This story originally appeared in the winter 2016 Harker Magazine.
Keith Hirota is Harker’s middle school history department chair, as well as co-principal of the middle school summer program. He counts running an 8-mile race in 52 minutes and earning his B.A. in history and his M.Ed. among his greatest accomplishments, and, along with his wife and son, enjoys his adorable rescue dog, Buddy, who they think is a terrier/corgi mix. Hirota was born in Pennsylvania, but had the good fortune to grow up in Hawaii, an experience that clearly contributes to who he is today. He reflects on what Hawaii means to him and some great advice he’s always tried to follow.
What makes you feel like a kid again?
Visiting Hilo and doing the activities with my son that I did when I was a child, like body surfing and boogie boarding at Hapuna Beach, dining at the local hole-in-the-wall restaurants and jumping into freshwater ponds from a 10-foot waterfall.
What do you love most about your life?
Living each day surrounded by positive, kind and thoughtful students and colleagues.

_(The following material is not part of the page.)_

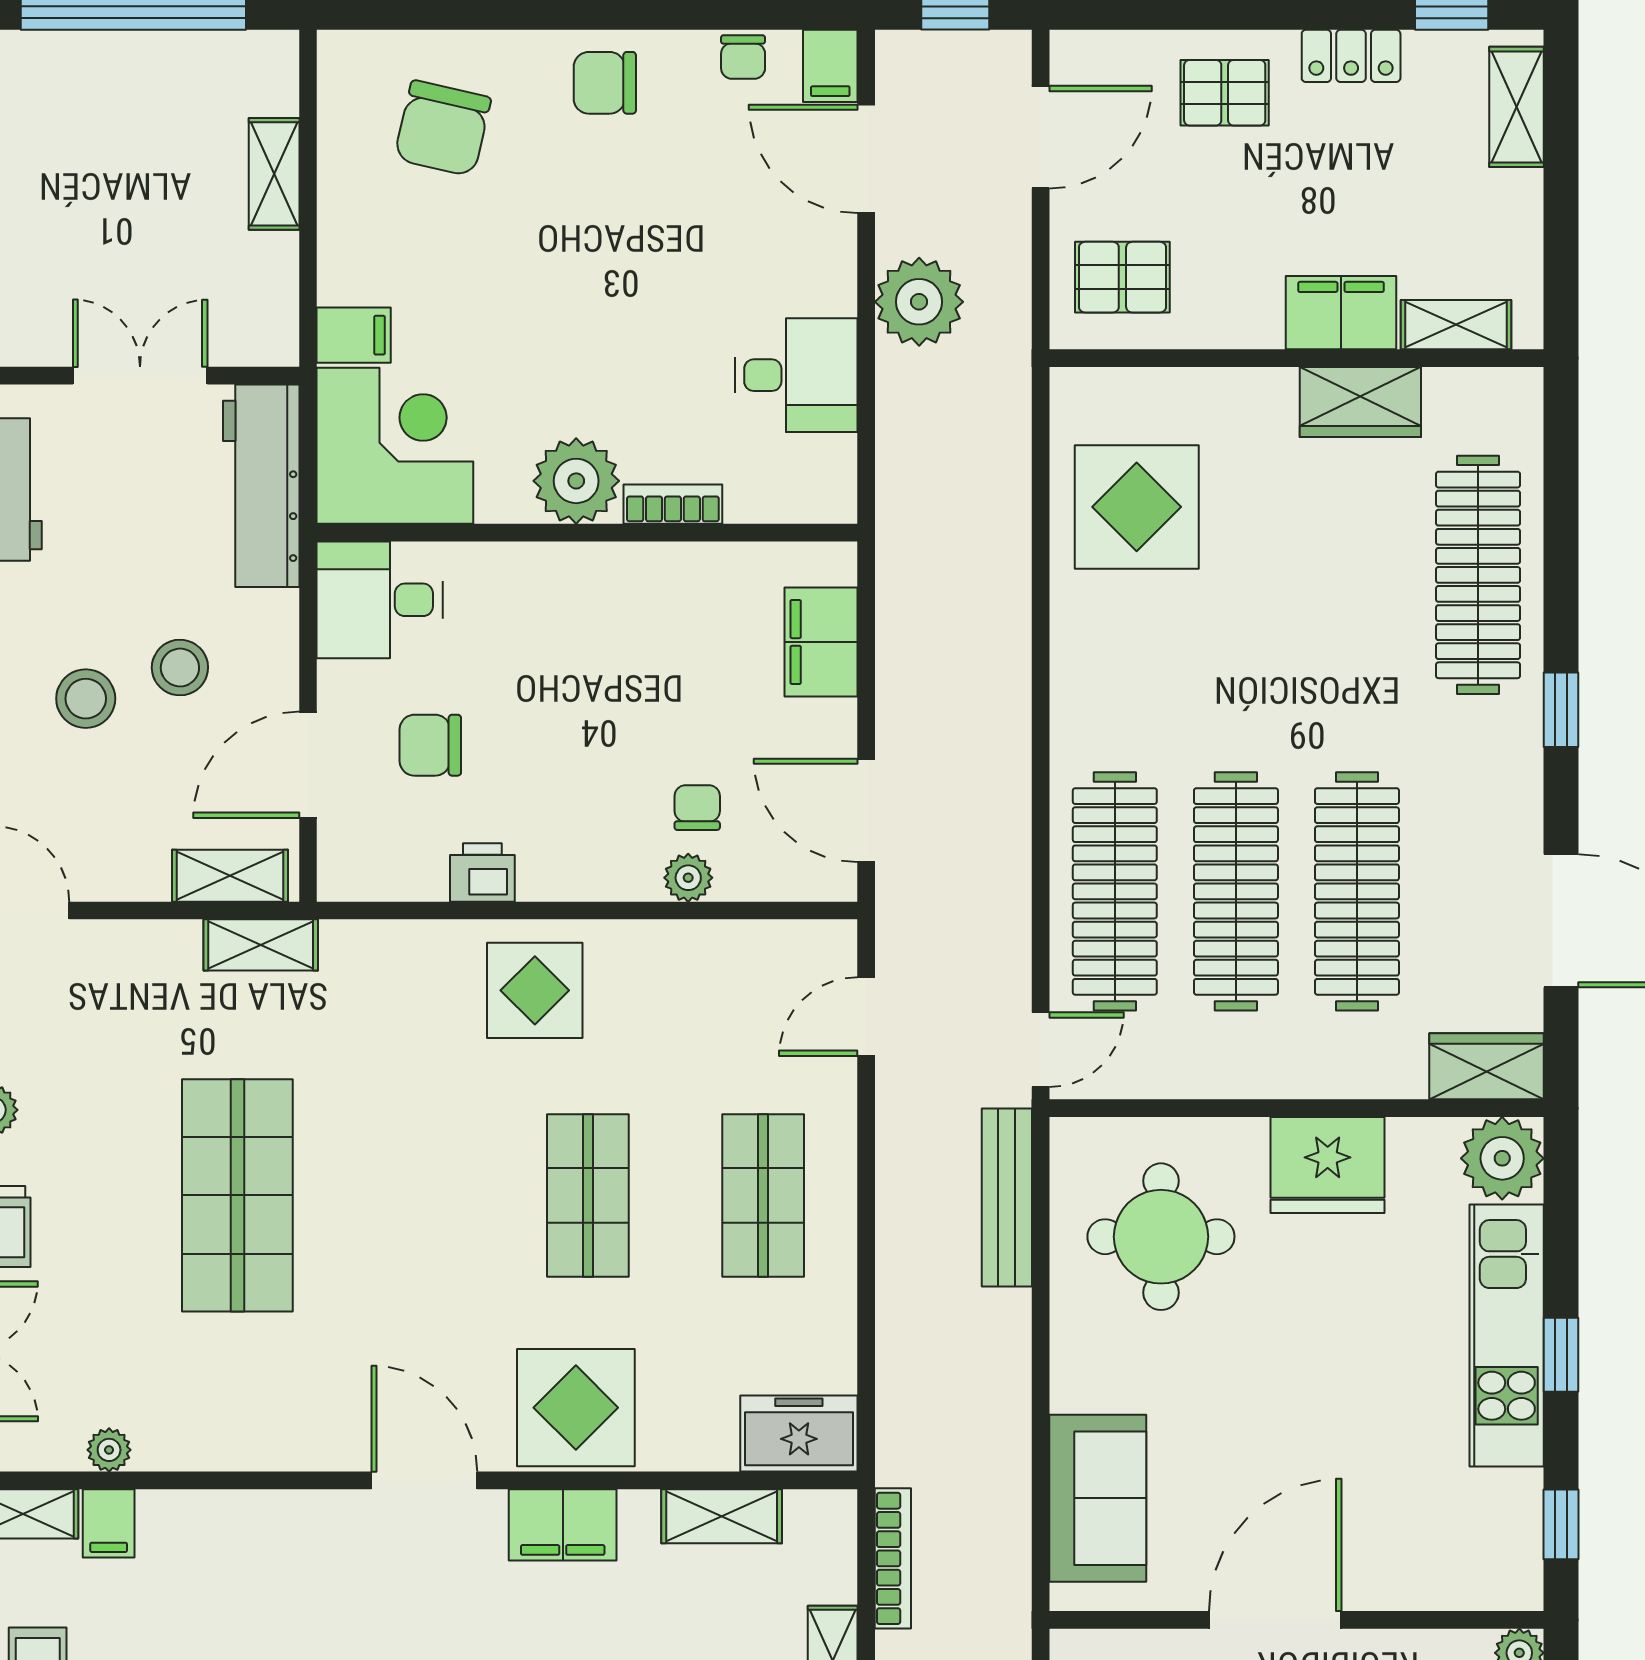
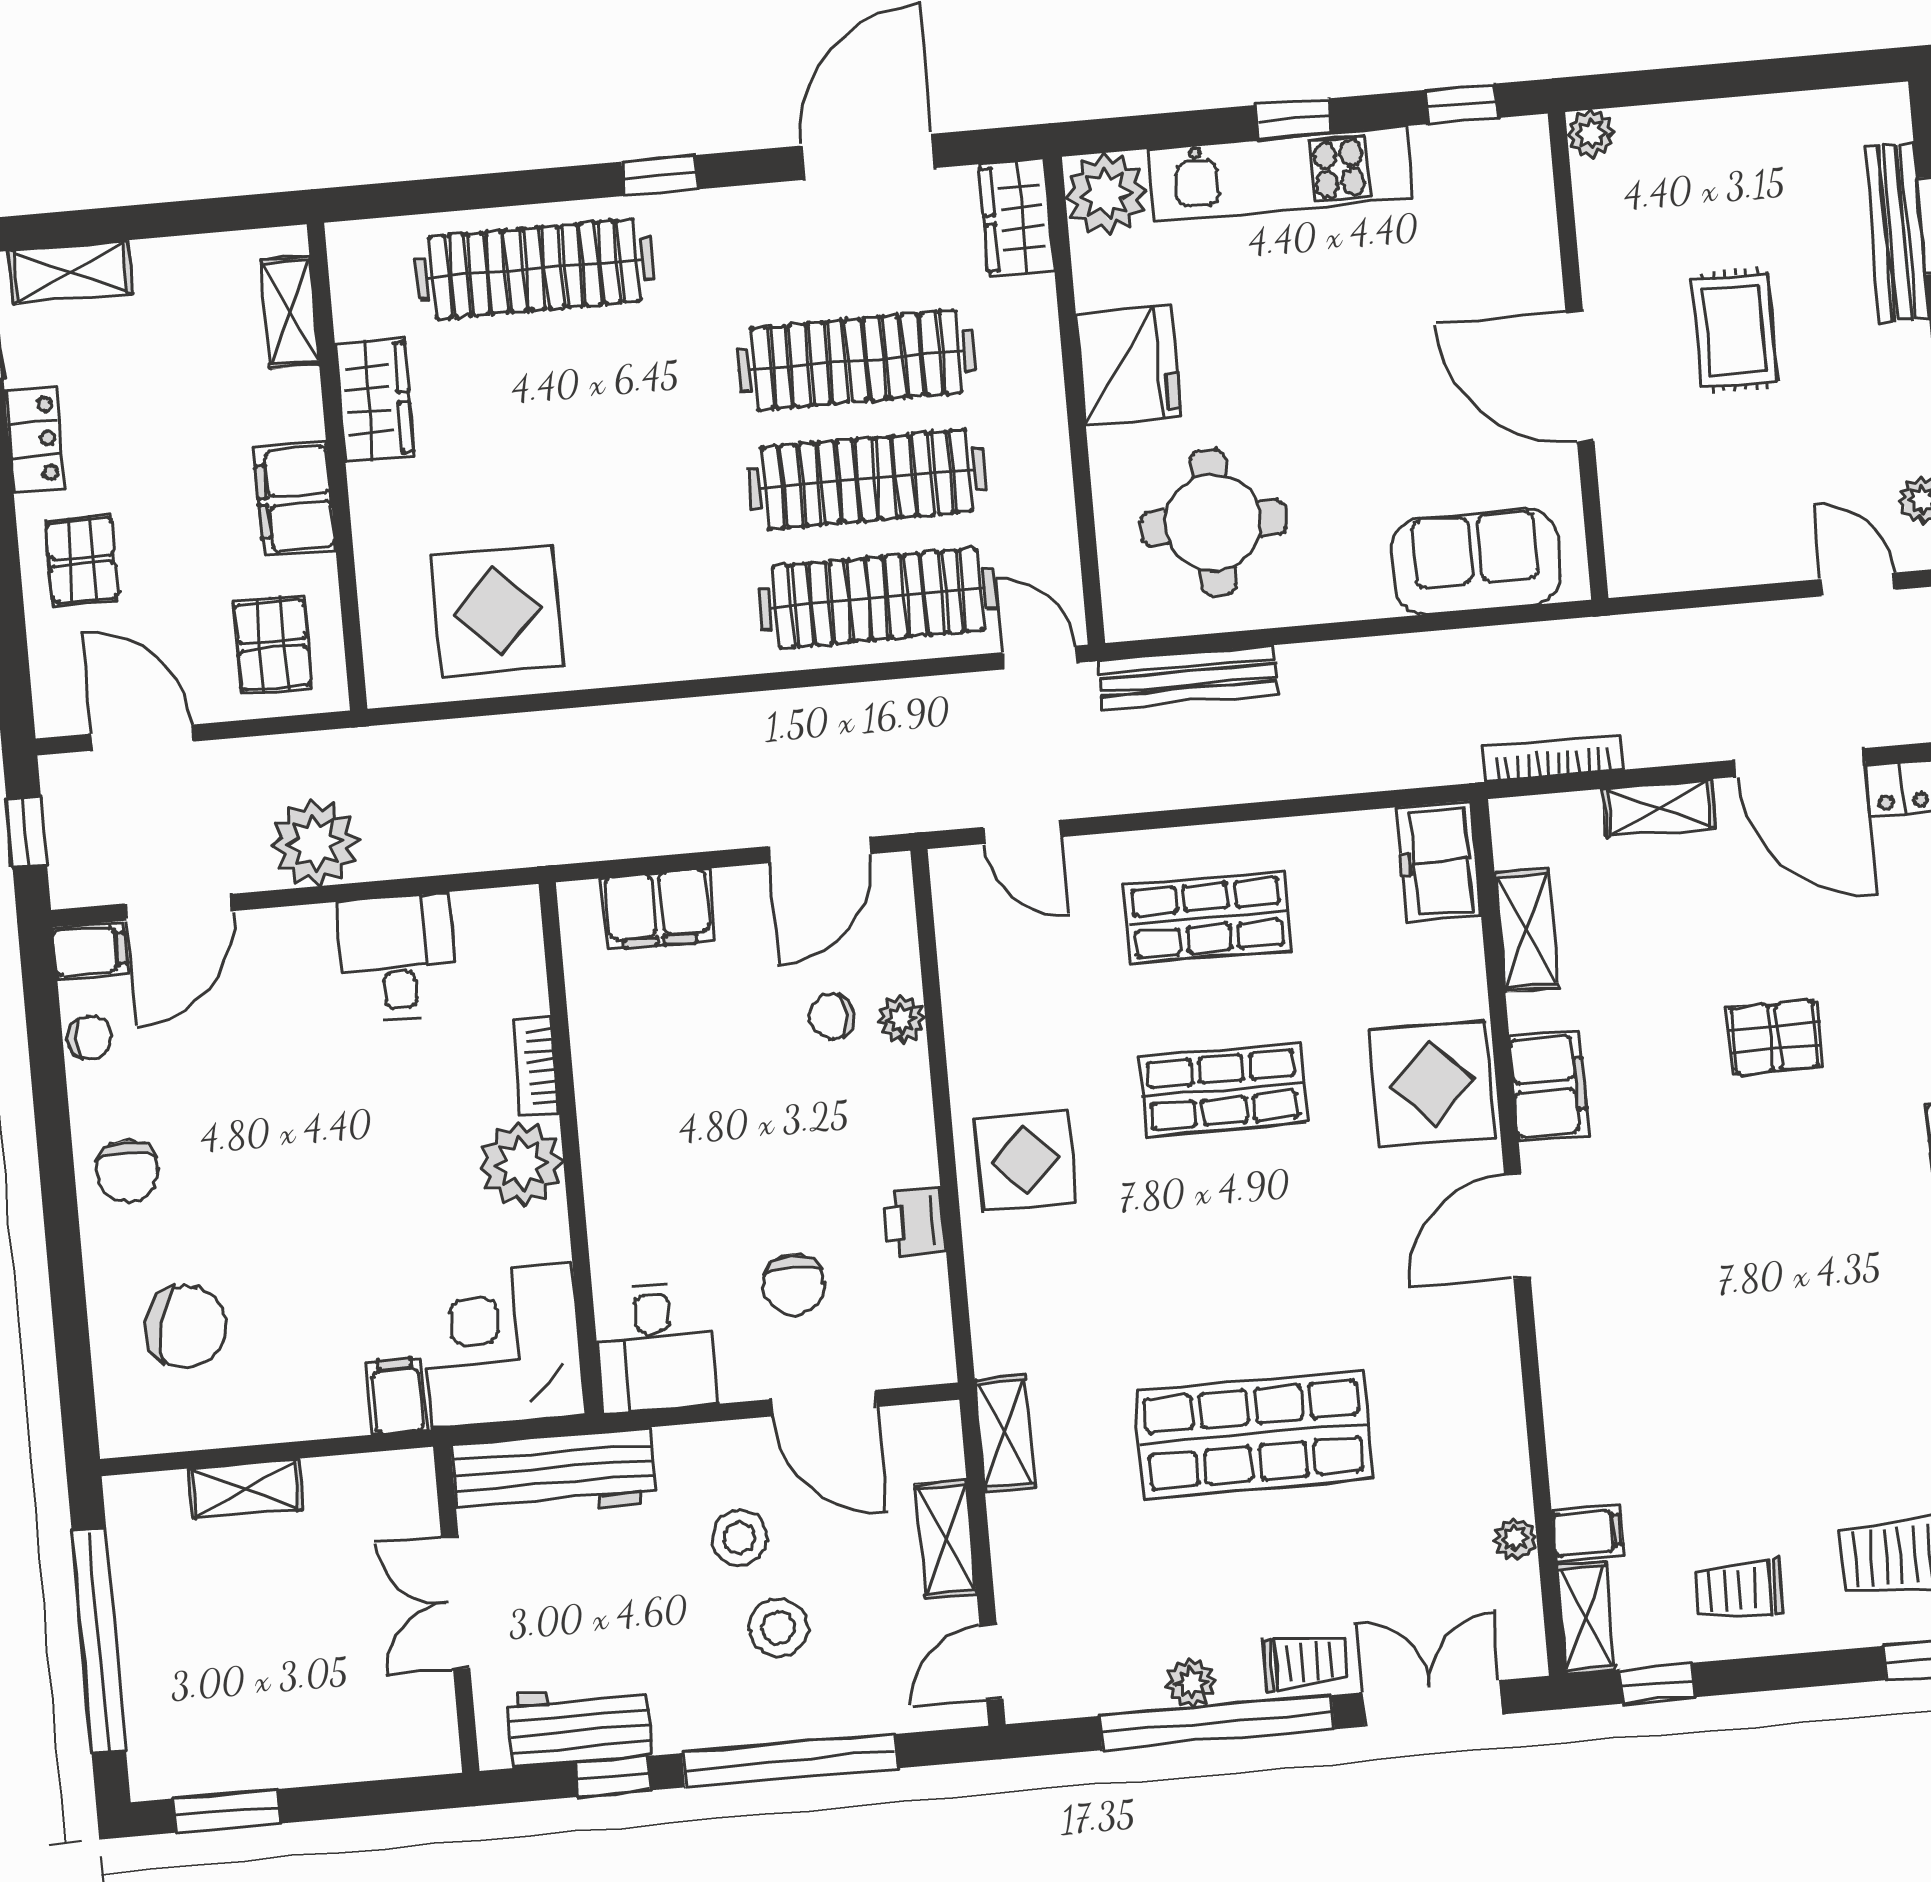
filing cabinet: (1341, 313) -> (295, 499), moved
shelving: (230, 876) -> (946, 1539), moved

What is the best piece of advice you’ve ever gotten?
My first job was in high school, bagging groceries at the market. My uncle told me, “Remember, there’s always something to do. If you’re not bagging groceries, pick up a broom or straighten out some shelves … always find something to do.”
For what in your life do you feel most grateful?
Having been raised by my grandmother, aunts and uncles.
What helps you persevere when you feel like giving up?
My judo and wrestling coaches instilled in us that quitting is the “easy” way out.
When did you first really feel like an adult?
Surrounded by middle schoolers, I have yet to cross that road.